[Work required] Retype each line of the listing below verbatim, omitting the pictures from your answer.

[Records to use]
_ _ _ _ _
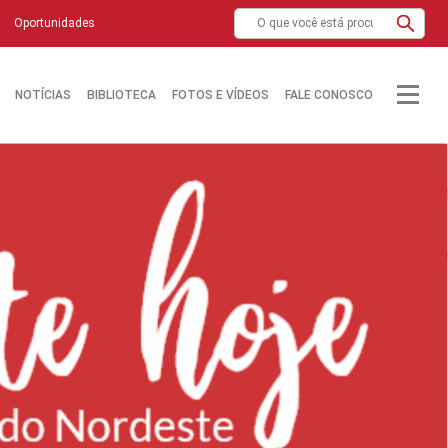
Oportunidades
NOTÍCIAS
BIBLIOTECA
FOTOS E VÍDEOS
FALE CONOSCO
_ _ _ _ _
[Exercise solution]
Oportunidades
NOTÍCIAS
BIBLIOTECA
FOTOS E VÍDEOS
FALE CONOSCO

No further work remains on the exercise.